A Magical Place

January 27, 2006

By Pat Leonard

When Tom Snetsinger speaks, you hear his words, but also the unmistakable river of enthusiasm that flows beneath them. Tom is the volunteer coordinator and crew leader for the 2005-06 Ivory-billed Woodpecker search in Arkansas and his stomping grounds are in the White River National Wildlife Refuge. He is grateful to be in this place, at this time, doing this work.

Tom has impressed everyone on the team with his intelligence and depth of knowledge. Despite solid credentials doing research on endangered species in Hawaii and on the "Northern" Spotted Owl in Oregon, he's still pinching himself that he was chosen to be a full-time member of the crew searching for the ivory-bill. He calls it the chance of a lifetime—and a chance to recapture an elusive feeling. He says, “There’s just something about the magic of working with really endangered species. You feel like you’re doing something critically important. I’ve been feeling a little bit lately like I was missing that in my life.” Then Tom’s wife saw an ad for the ivory-bill search team. “She encouraged me to apply," Tom says, "I was just dumbstruck that I actually got accepted.” That wonderful feeling is back.

A love of the outdoors came naturally to Tom, growing up in St. Louis, Missouri, and canoeing in the Ozarks. But Tom says he’s never experienced habitat like the stunning bottomland forest he’s working in now. It’s drier than he expected, because of a continuing drought in the region. Still, he’s managed to get soaked, waders overflowing in a creek that was just a bit deeper than expected.

Tom saves his highest praise for the dedicated volunteers he leads, eight at a
time, with a new group arriving every couple of weeks. “I can’t tell you how  impressed I am with the drive and dedication of these people. They take two weeks of vacation to travel here at their own expense and spend every daylight hour in the habitat looking for this magnificent bird,” Tom says. “Their days are long and arduous—out the door at 5:30 A.M., back around 7:00 P.M., followed by a discussion of the day's events and data entry. Yet everyone is up, ready, and excited to go back out at 5:30 the next morning!”

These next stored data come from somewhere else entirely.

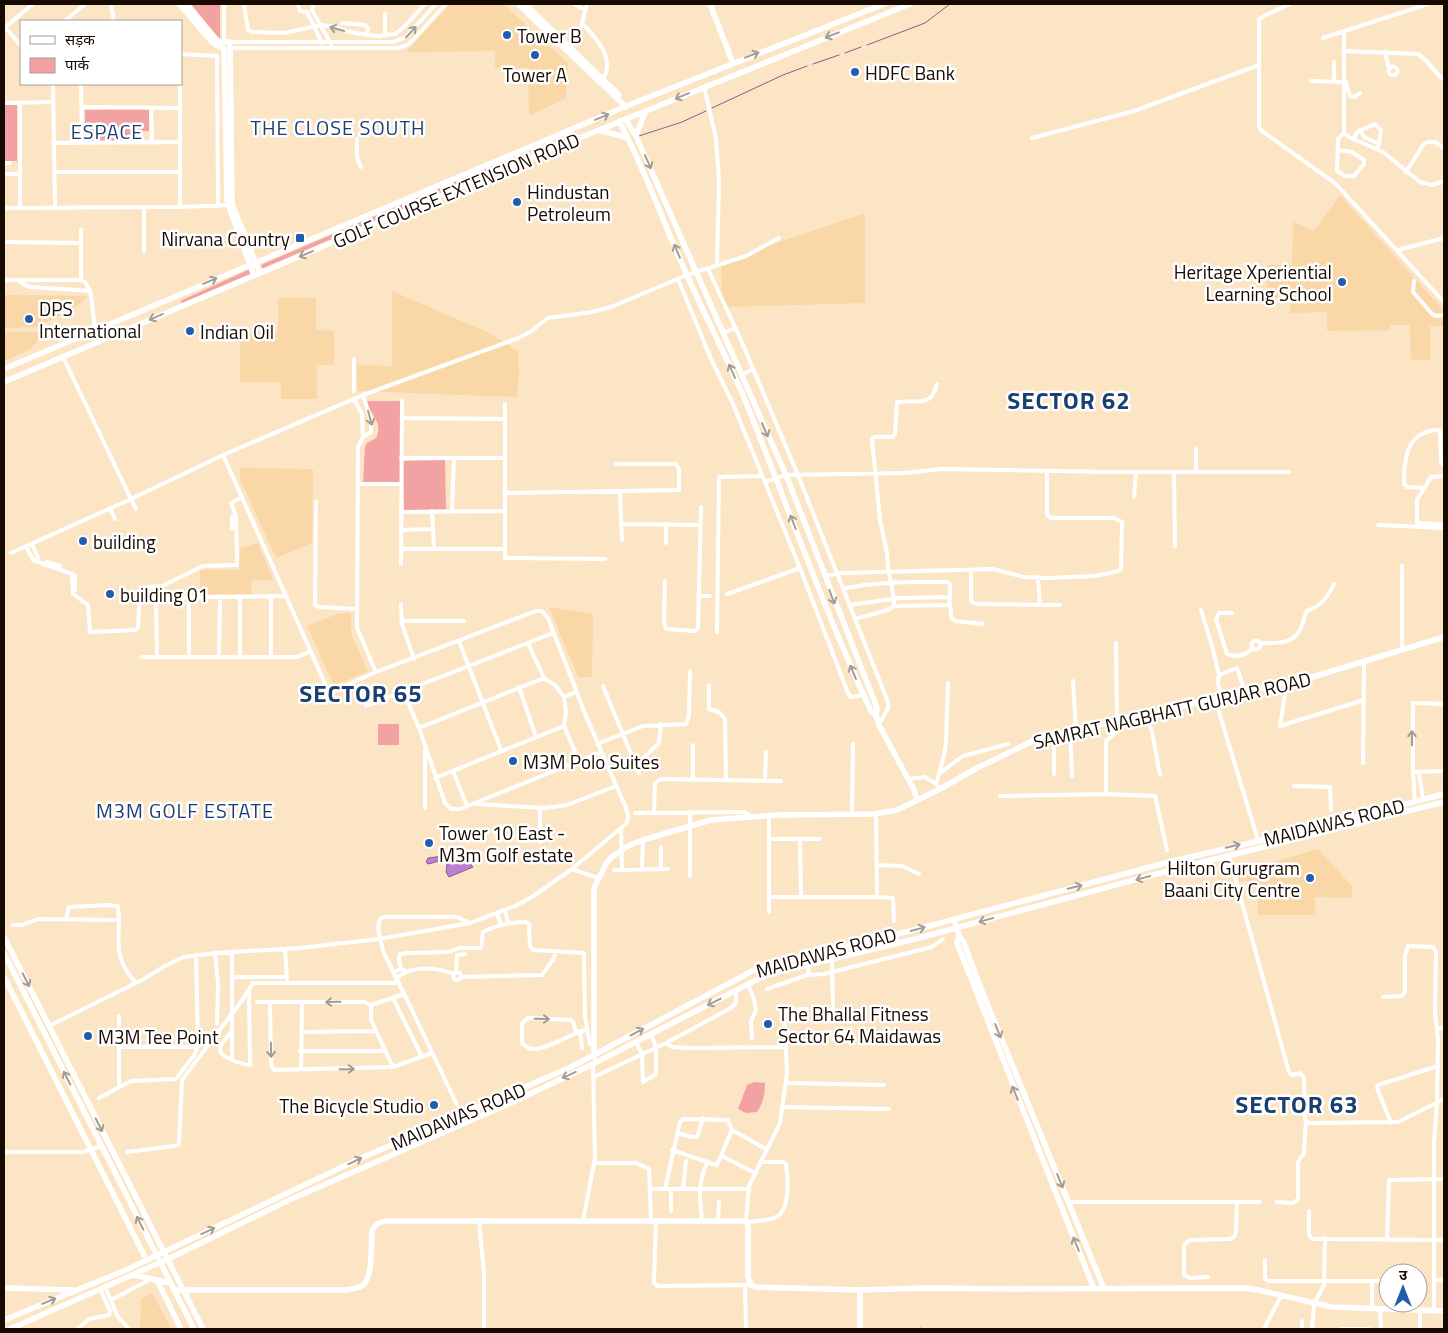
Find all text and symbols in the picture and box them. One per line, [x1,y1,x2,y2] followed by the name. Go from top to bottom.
[20,20,182,85] legend
[517,21,582,50] place label: Tower B
[330,23,346,33] one-way arrow
[405,25,417,38] one-way arrow
[65,28,95,51] text: सड़क
[501,29,513,41] marker: Tower B
[825,31,840,40] one-way arrow
[529,49,541,61] marker: Tower A
[744,50,759,60] one-way arrow
[65,53,89,76] text: पार्क
[865,58,955,87] place label: HDFC Bank
[503,60,567,89] place label: Tower A
[849,66,861,78] marker: HDFC Bank
[675,92,690,102] one-way arrow
[251,112,425,143] district label: THE CLOSE SOUTH
[594,112,609,121] one-way arrow
[71,116,143,147] district label: ESPACE
[328,125,584,255] street label: GOLF COURSE EXTENSION ROAD
[643,154,653,169] one-way arrow
[527,177,611,228] place label: Hindustan Petroleum
[511,196,523,208] marker: Hindustan Petroleum
[161,224,290,253] place label: Nirvana Country
[294,232,306,244] marker: Nirvana Country
[672,244,681,260] one-way arrow
[299,249,314,259] one-way arrow
[1174,257,1332,308] place label: Heritage Xperiential Learning School
[202,276,217,286] one-way arrow
[1336,276,1348,288] marker: Heritage Xperiential Learning School
[39,294,141,345] place label: DPS International
[23,313,35,325] marker: DPS International
[149,313,164,322] one-way arrow
[200,317,274,346] place label: Indian Oil
[184,325,196,337] marker: Indian Oil
[726,364,736,379] one-way arrow
[1007,382,1131,418] district label: SECTOR 62
[365,410,375,426] one-way arrow
[761,422,771,437] one-way arrow
[788,515,797,530] one-way arrow
[93,527,156,556] place label: building
[77,535,89,547] marker: building
[120,580,208,609] place label: building 01
[104,588,116,600] marker: building 01
[828,589,838,604] one-way arrow
[1030,664,1314,756] street label: SAMRAT NAGBHATT GURJAR ROAD
[848,665,858,680] one-way arrow
[299,675,423,711] district label: SECTOR 65
[1407,730,1417,746] one-way arrow
[523,747,659,776] place label: M3M Polo Suites
[507,755,519,767] marker: M3M Polo Suites
[1260,790,1408,854] street label: MAIDAWAS ROAD
[96,795,274,826] district label: M3M GOLF ESTATE
[439,818,573,869] place label: Tower 10 East - M3m Golf estate
[423,837,435,849] marker: Tower 10 East - M3m Golf estate
[1224,841,1240,850] one-way arrow
[1164,853,1300,904] place label: Hilton Gurugram Baani City Centre
[1304,872,1316,884] marker: Hilton Gurugram Baani City Centre
[1135,874,1151,883] one-way arrow
[1067,882,1083,891] one-way arrow
[978,916,994,925] one-way arrow
[752,919,900,985] street label: MAIDAWAS ROAD
[910,923,926,933] one-way arrow
[21,973,31,988] one-way arrow
[325,997,342,1007] one-way arrow
[706,997,721,1007] one-way arrow
[778,999,941,1050] place label: The Bhallal Fitness Sector 64 Maidawas
[534,1014,550,1024] one-way arrow
[762,1018,774,1030] marker: The Bhallal Fitness Sector 64 Maidawas
[98,1022,219,1051] place label: M3M Tee Point
[994,1023,1003,1038] one-way arrow
[629,1027,644,1037] one-way arrow
[82,1030,94,1042] marker: M3M Tee Point
[266,1042,276,1058] one-way arrow
[338,1064,355,1074] one-way arrow
[62,1071,72,1086] one-way arrow
[562,1071,577,1081] one-way arrow
[386,1074,530,1158] street label: MAIDAWAS ROAD
[1010,1086,1020,1101] one-way arrow
[1235,1086,1359,1122] district label: SECTOR 63
[279,1091,424,1120] place label: The Bicycle Studio
[428,1099,440,1111] marker: The Bicycle Studio
[94,1118,104,1133] one-way arrow
[347,1156,362,1166] one-way arrow
[1056,1173,1065,1188] one-way arrow
[135,1216,145,1231] one-way arrow
[200,1226,215,1235] one-way arrow
[1070,1236,1079,1251] one-way arrow
[1378,1263,1428,1313] north arrow
[1399,1264,1408,1285] text: उ
[41,1296,56,1306] one-way arrow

It’s up to Tom as crew leader to make sure everybody is armed with the proper gear and knowledge before they strike out on their own searching for the ivory-bill. He emphasizes, “Safety is number one. I want everybody to feel comfortable navigating, so we go through some pretty intensive GPS training, with maps and compasses and just the lay of the land and the potential difficulties they might encounter out there. Everybody’s pretty much on their own for most of the day, so I want them to feel comfortable out there, both during the day and after dark, because we're out until 6:00 or 7:00 at night, hiking in the dark."  

Another trick is to make grabbing the video camera second-nature. The Ivory-billed Woodpecker is notoriously fast and a split second may mean the difference between the shot everyone’s waiting for…or empty space.

The volunteers are also performing another service, Tom says: pumping in a new supply of adrenaline for the full-timers. Every two weeks a fresh wave of enthusiasm crests, each volunteer clinging to the hope that they will be the one to see this magnificent woodpecker. Yet they also know, Tom says, that the chances are slim: “So they may walk away a little disappointed, but a lot of them have told me they plan on coming back, either next year or later in the season and plan on kayaking through the area and trying to find the ivory-bill on their own.” That’s dedication.

Asked how he feels things are going overall, Tom replies, “I think they’re going great. I think it’s just a great experience for me—it’s a magical place and I’m really encouraged by the amount of habitat here. It’s daunting to try to find the woodpecker in an area this big but it’s encouraging that there’s this much wilderness and habitat here. When I originally heard about this project and about it being in Arkansas, I did a double-take. I had no idea that there was anything approaching this volume of habitat and area of woods that’s just untouched in a lot of ways. You walk through here for hours and don’t see or hear anybody. It’s a privilege to be here.”